> **本文**

··········

カナダは米国・メキシコとの新たな貿易協定をうけて、著作権保護期間を著作者の死後70年に延長することになった。カナダの歌手、ブライアン・アダムスによれば、この恩恵を最も受けるのは、クリエイター自身ではなく、レコードレーベルのような大手仲介者だという。そこで彼は、あるシンプルな提案をしている。著作権譲渡の25年後にその契約を著作者が終了することができるようにする、という提案だ。
長い交渉の末、カナダ政府は今年(訳注:2018年)はじめ、現在の著作権保護期間を20年間延長することに合意した。
この変更は、米国とメキシととの貿易交渉の一部であった。死後70年への保護期間延長によって、『著作権者』は更に多くの利益を得ることができるだろうと言われている。
理論的にはたしかにそうなるのかもしれないが、カナダの歌手、ブライアン・アダムスは、この保護期間延長により最大の受益者は、メジャーレコードレーベルなどの仲介者だという。クリエイターはしばしば、キャリアの初期に著作権の譲渡契約を結ばされており、したがって保護機関の延長による恩恵をうけないということになる。
アダムスは、文化遺産省常任委員会に提出した意見書のなかで、著作権法のバランスを欠いている点を訴えている。それによれば、保護期間延長の恩恵の大部分は、個々のクリエイターではなく、大企業が享受しているというのだ。
アダムスによると、問題の1つは、契約に際して仲介者がきわめて優位なポジションにあるという事実である。生計を立てたいと望むクリエイターたちは、最初の契約で自らの権利を手放すことになり、後にそれを悔やむようになるという。
「クリエイターは1つまたは少数の仲介者の契約を交わす。彼らはどんなときもクリエイターと契約を交わす。はじめて契約に望むクリエイターは、提示された契約書すべてに署名してしまう。仲介者がこのクリエイターに署名させる必要はほとんどない」とアダムスは綴っている。
「著作権法はバランスをもたらすものである。このバランスは、クリエイターと仲介者との間のリスクであったし、現在もそうだ。著作権法は、仲介者のために機能しているが、クリエイターにはそれほど機能していない。著作権保護期間の延長も、クリエイターではなく、仲介者に利益をもたらすことになるだろう」
アダムスは、この不均衡は簡単に解決できるという。合意された保護期間延長を覆すには遅すぎるかもしれないが、クリエイターにより強い力を与えるよう変更を加えればよいというのだ。その変更は、著作権法のたった1語を変えることを求めている。

··········

> **データセットの内容**
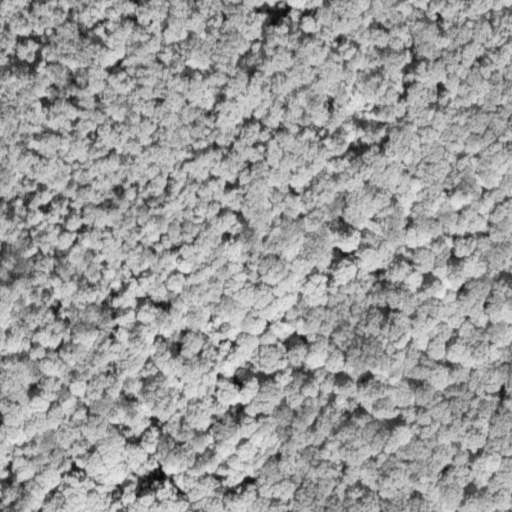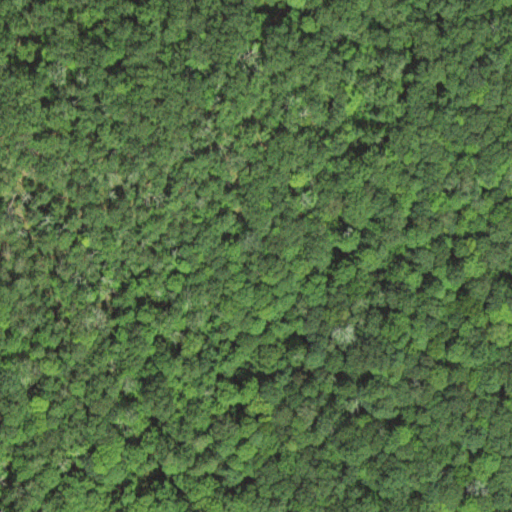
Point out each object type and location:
road: (467, 420)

··········

> **やること**
1. 「長い交渉の末、カナダ政府は今」から始まり「をうけないということになる。」に至るまでの部分を、本文からそのまま引用してください。
2. 本文によると、アダムスが意見書を提出した先はどこか。
データは別の出典によるもの。

> **解答済みの課題**
1.
長い交渉の末、カナダ政府は今年(訳注:2018年)はじめ、現在の著作権保護期間を20年間延長することに合意した。
この変更は、米国とメキシととの貿易交渉の一部であった。死後70年への保護期間延長によって、『著作権者』は更に多くの利益を得ることができるだろうと言われている。
理論的にはたしかにそうなるのかもしれないが、カナダの歌手、ブライアン・アダムスは、この保護期間延長により最大の受益者は、メジャーレコードレーベルなどの仲介者だという。クリエイターはしばしば、キャリアの初期に著作権の譲渡契約を結ばされており、したがって保護機関の延長による恩恵をうけないということになる。

2. 文化遺産省常任委員会。